A broad coalition of Christian organisations has issued a stark warning to European Union institutions: tax the record profits of fossil fuel companies and commit to a swift, just transition away from carbon-based energy. The appeal, signed by 120 groups from 20 member states, marks the first coordinated faith-based intervention of its kind on EU energy policy.
“Europe has a unique opportunity and the moral responsibility to accelerate the phase out of fossil fuels and shift to clean energy, including through a permanent tax on the colossal profits of fossil fuel companies,” the document states. The signatories note that the world’s top 100 oil and gas firms generated over $30 million (€25.8 million) in profit every hour during the first month of the US-Israeli conflict in Iran, according to data published by The Guardian.
Faith and the Ecological Crisis
The appeal, titled “Europe, Be Faithful for our Common Home,” argues that for Christians, care for creation is not optional but “essential to a life of virtue.” It poses a pointed question: “What does it mean to love one’s neighbour at a time of deepening ecological crisis, which disproportionately impacts the poorest?”
Signatories include the Laudato Si’ Movement, Caritas Europa, and the Central Committee of German Catholics (ZdK), alongside national episcopal bodies, religious orders, and development charities. They call on the EU to support the Global South by cancelling unsustainable debts and providing grants rather than loans for climate action. In 2024, developing countries held $31 trillion (€26 trillion) in debt, according to UN Trade and Development.
Tax the Polluters, End Subsidies
The coalition insists that Europe faces a stark choice: “lead the phaseout of fossil fuels, or side with the most polluting companies responsible for half of global carbon emissions.” They demand an end to fossil fuel subsidies, which reached $620 billion (€534 billion) in 2023, according to the International Energy Agency.
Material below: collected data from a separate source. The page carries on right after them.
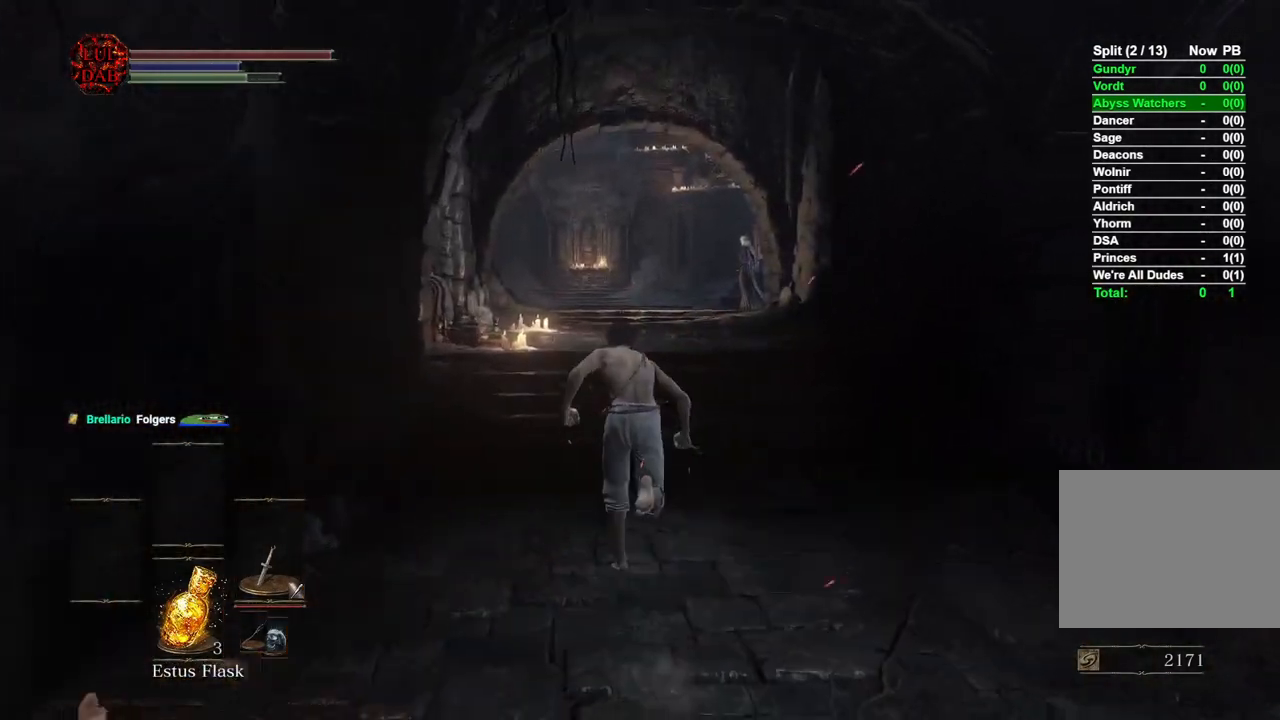
{"buttons": ["CIRCLE"], "left_stick": "up", "right_stick": "center", "events": []}
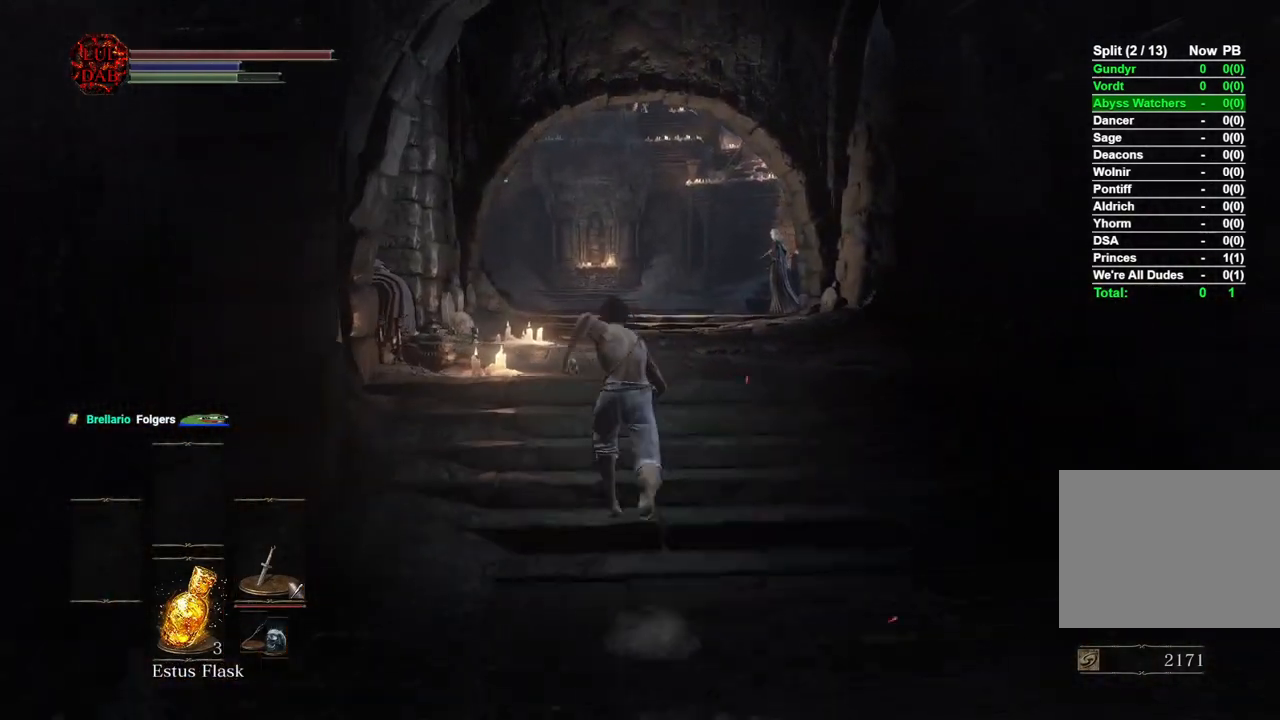
{"buttons": ["CIRCLE"], "left_stick": "up", "right_stick": "right", "events": [[350, "right_stick", "right"]]}
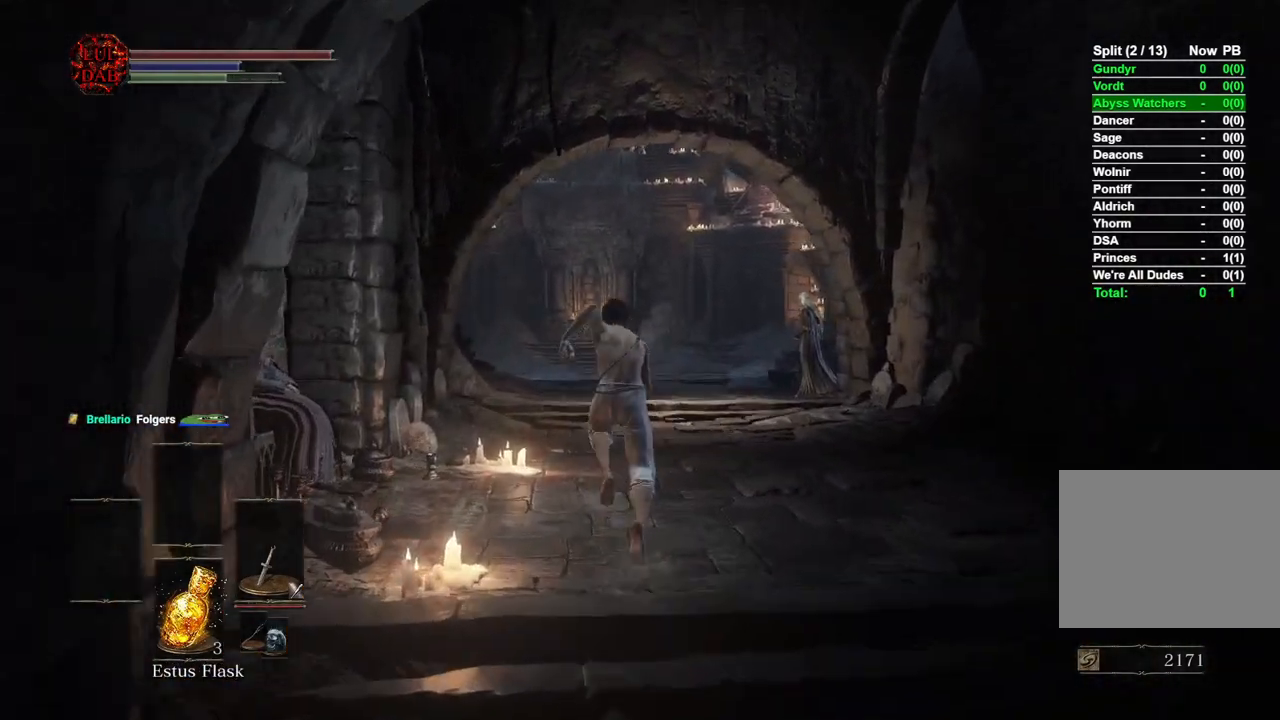
{"buttons": [], "left_stick": "up", "right_stick": "right", "events": [[283, "right_stick", "center"], [417, "CIRCLE", "up"], [450, "right_stick", "right"]]}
The revenue from a windfall tax should “finance the energy transition and support the most vulnerable households.”
The appeal also takes aim at the European Commission’s so-called “environmental omnibus” legislation, which the signatories say is dismantling existing climate safeguards. While the Commission frames the changes as reducing administrative burdens, environmental groups and the faith coalition argue they weaken industrial emissions monitoring and water protection. “Too often, ‘simplification’ has led to deregulation,” the document warns, “delaying climate commitments, increasing fossil fuel dependence, weakening due diligence, and cutting social and environmental safeguards.”
This pushback comes as the EU also debates broader energy market reforms, including the role of flexible gas power in the transition—a topic explored in our analysis of the TotalEnergies-EPH gas deal.
Concrete Demands for Brussels
The Christian groups outline three specific demands. First, a clear strategy to exit coal by 2030, gas by 2035, and oil by 2040, alongside an immediate ban on new fossil fuel exploration and infrastructure permits. Second, a massive scale-up of investment in renewable energy, energy efficiency, and electrification, coupled with energy sufficiency and a circular economy. Third, the next seven-year EU budget—due by late 2027—must prioritise households struggling with energy bills over corporate interests.
The appeal underscores a growing rift between civil society and EU institutions over climate ambition. As the bloc prepares for the next budget cycle, the debate over who pays for the transition—and how fast it should happen—is likely to intensify. The coalition’s message is clear: Europe’s founding values of human dignity and the common good demand nothing less than a decisive break from fossil fuels.